Few who actually become conscripts get meaningful jobs. Many have to find ways to amuse themselves, as the army tells them to do little more than sit still and do nothing.
The army would be cheaper and leaner without them.
The Bundeswehr was created to protect German soil from Russian invasion. Even now, it is very ineffective at operating outside Germany’s borders. Out of its 252,000 troops, only 7,000 to 8,000 can be sent on missions abroad.
Guttenberg’s plan aims to dramatically increase that number.
Under his plan, conscription would be suspended in 2011. The German government’s power to draft conscripts would still be enshrined in its Basic Law (a sort of constitution), so the government could rapidly expand the army in the future, if necessary.
Instead, Germany will have “voluntary conscripts.” Men and women will be able to sign up for 12 to 23 months of voluntary service in the army. The government would offer fringe benefits for this, and the army would be able to recruit professional soldiers from their ranks.

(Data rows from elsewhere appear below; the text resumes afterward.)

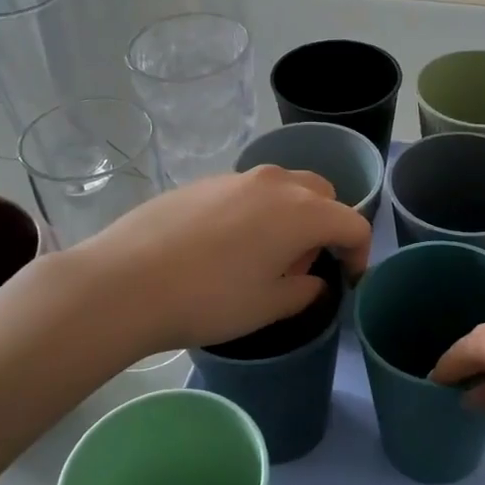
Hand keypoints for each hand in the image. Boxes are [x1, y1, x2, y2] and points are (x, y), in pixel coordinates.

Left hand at [76, 166, 372, 355]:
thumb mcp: (268, 306)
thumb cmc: (209, 299)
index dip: (360, 253)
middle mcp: (275, 183)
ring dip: (291, 215)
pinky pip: (246, 191)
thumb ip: (304, 292)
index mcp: (302, 212)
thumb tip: (312, 280)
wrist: (125, 282)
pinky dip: (255, 212)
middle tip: (304, 264)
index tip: (349, 280)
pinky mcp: (201, 182)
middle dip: (326, 225)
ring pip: (283, 187)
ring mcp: (234, 177)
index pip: (352, 223)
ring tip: (264, 255)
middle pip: (321, 194)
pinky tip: (225, 246)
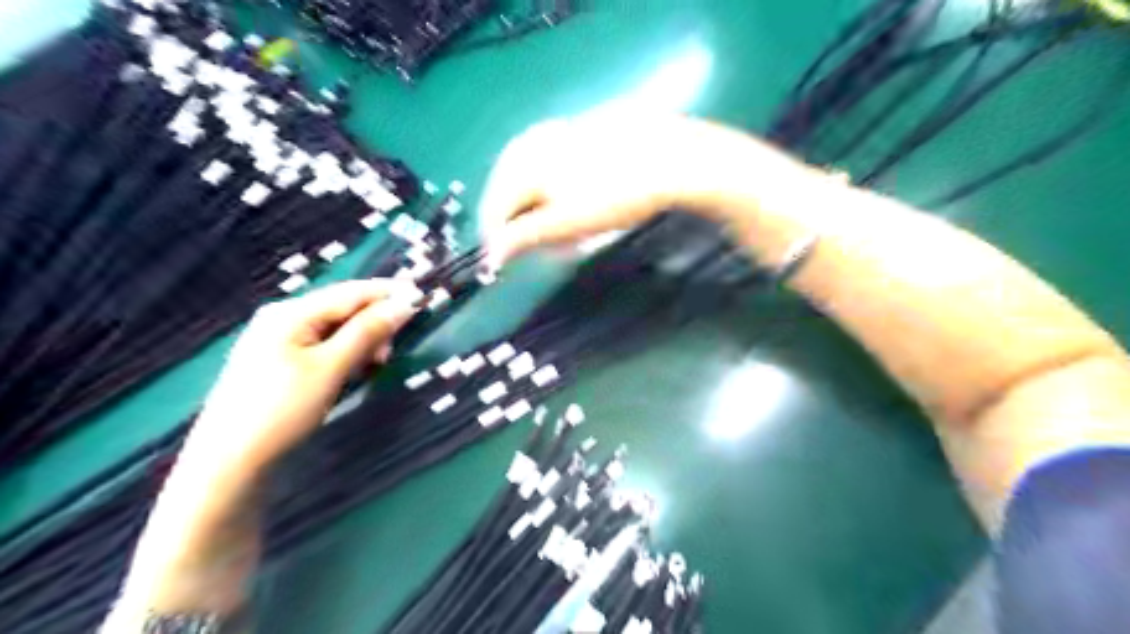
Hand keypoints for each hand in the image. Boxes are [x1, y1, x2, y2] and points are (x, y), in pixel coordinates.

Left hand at [184, 281, 421, 477]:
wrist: (228, 462)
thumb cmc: (281, 409)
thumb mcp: (330, 367)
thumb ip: (368, 332)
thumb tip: (404, 303)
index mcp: (292, 312)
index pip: (352, 292)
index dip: (390, 293)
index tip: (424, 299)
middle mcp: (284, 317)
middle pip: (344, 308)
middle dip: (375, 322)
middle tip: (392, 352)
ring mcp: (279, 339)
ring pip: (336, 328)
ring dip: (363, 341)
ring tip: (375, 366)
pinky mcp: (280, 361)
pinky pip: (324, 345)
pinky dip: (346, 353)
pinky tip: (353, 370)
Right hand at [477, 110, 776, 266]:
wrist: (671, 158)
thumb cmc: (615, 194)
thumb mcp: (566, 222)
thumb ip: (524, 237)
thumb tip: (492, 254)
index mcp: (524, 162)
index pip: (494, 204)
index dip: (496, 236)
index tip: (501, 260)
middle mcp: (535, 141)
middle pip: (512, 188)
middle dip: (519, 220)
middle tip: (533, 245)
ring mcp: (562, 131)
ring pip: (534, 176)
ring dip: (540, 206)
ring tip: (559, 228)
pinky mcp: (586, 132)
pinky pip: (557, 164)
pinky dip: (559, 188)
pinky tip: (577, 197)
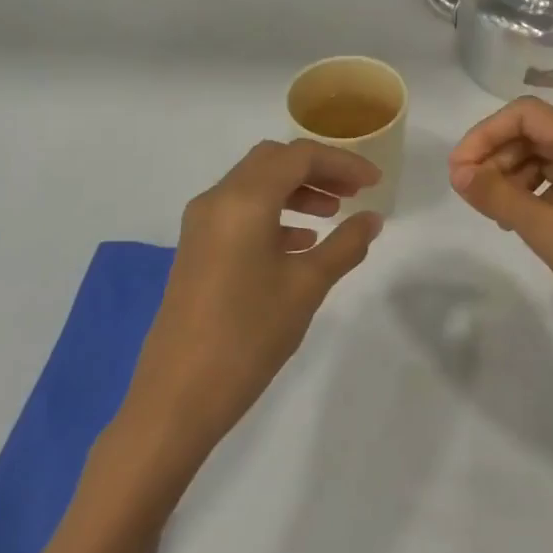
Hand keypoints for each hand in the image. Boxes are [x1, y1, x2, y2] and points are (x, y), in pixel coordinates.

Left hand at [119, 140, 384, 470]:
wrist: (178, 396)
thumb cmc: (248, 336)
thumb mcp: (306, 287)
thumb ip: (344, 246)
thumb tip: (372, 219)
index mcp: (244, 200)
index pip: (298, 156)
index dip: (342, 163)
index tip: (375, 183)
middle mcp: (217, 200)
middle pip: (273, 161)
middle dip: (317, 170)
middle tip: (353, 193)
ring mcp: (201, 225)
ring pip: (255, 185)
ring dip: (295, 189)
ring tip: (333, 214)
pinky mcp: (196, 249)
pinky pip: (240, 212)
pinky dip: (274, 213)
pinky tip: (300, 243)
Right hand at [448, 98, 552, 364]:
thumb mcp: (550, 231)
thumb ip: (499, 196)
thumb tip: (458, 172)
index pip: (525, 114)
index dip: (485, 135)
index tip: (458, 172)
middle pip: (538, 134)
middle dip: (498, 157)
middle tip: (470, 196)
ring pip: (551, 161)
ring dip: (516, 178)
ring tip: (495, 214)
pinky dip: (539, 197)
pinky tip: (524, 223)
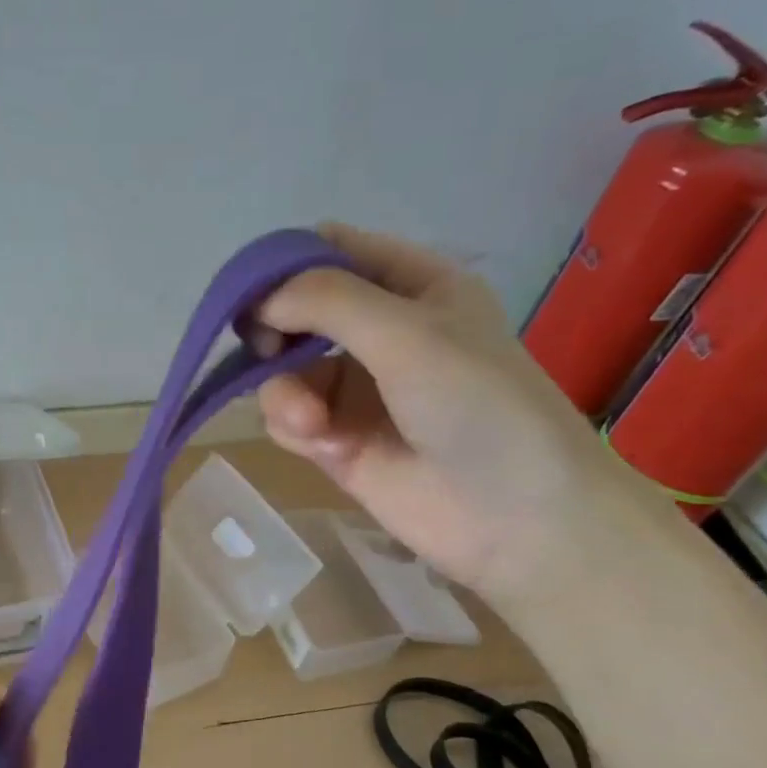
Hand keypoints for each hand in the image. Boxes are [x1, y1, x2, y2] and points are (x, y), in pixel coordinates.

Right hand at [253, 223, 642, 604]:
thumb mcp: (408, 334)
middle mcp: (379, 332)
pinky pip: (288, 418)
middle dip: (275, 334)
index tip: (252, 297)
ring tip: (313, 423)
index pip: (332, 251)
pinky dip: (295, 428)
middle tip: (267, 353)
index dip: (286, 265)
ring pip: (284, 372)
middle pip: (295, 313)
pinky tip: (326, 448)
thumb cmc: (477, 406)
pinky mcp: (337, 440)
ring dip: (286, 393)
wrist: (514, 516)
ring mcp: (356, 389)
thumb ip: (328, 302)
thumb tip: (259, 302)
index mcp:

Guttenberg wants to have 7,500 volunteers and 156,000 professional soldiers, making a total of 163,500 soldiers.
The result of these changes could be dramatic. Journalist Christian Thiel, writing on the website of the German tv news service Tagesschau, says: “This is not a reform, but in reality a revolution, planned by the defense minister.”
Currently, he writes, the army is “groaning under the burden of bureaucracy and duplication and military decisions that are more about economic support than military sense.”
“Karl-Theodor zu Guttenberg (csu) wants to make the homeland defense an army of intervention,” he says. Guttenberg still faces stiff opposition, however, with Angela Merkel’s Christian Democratic Union (cdu) being historically pro-conscription. “We have very few financial resources, but we need to anchor the Bundeswehr in society more firmly,” said the cdu’s Roland Koch, outgoing prime minister of Hesse.
Clearly, if the German army is going to have any success, it needs reform. By bringing about that reform, Guttenberg is not cutting the strength of the German army. He may be trimming the fat, but he is building the foundation of a much stronger, more efficient German fighting machine.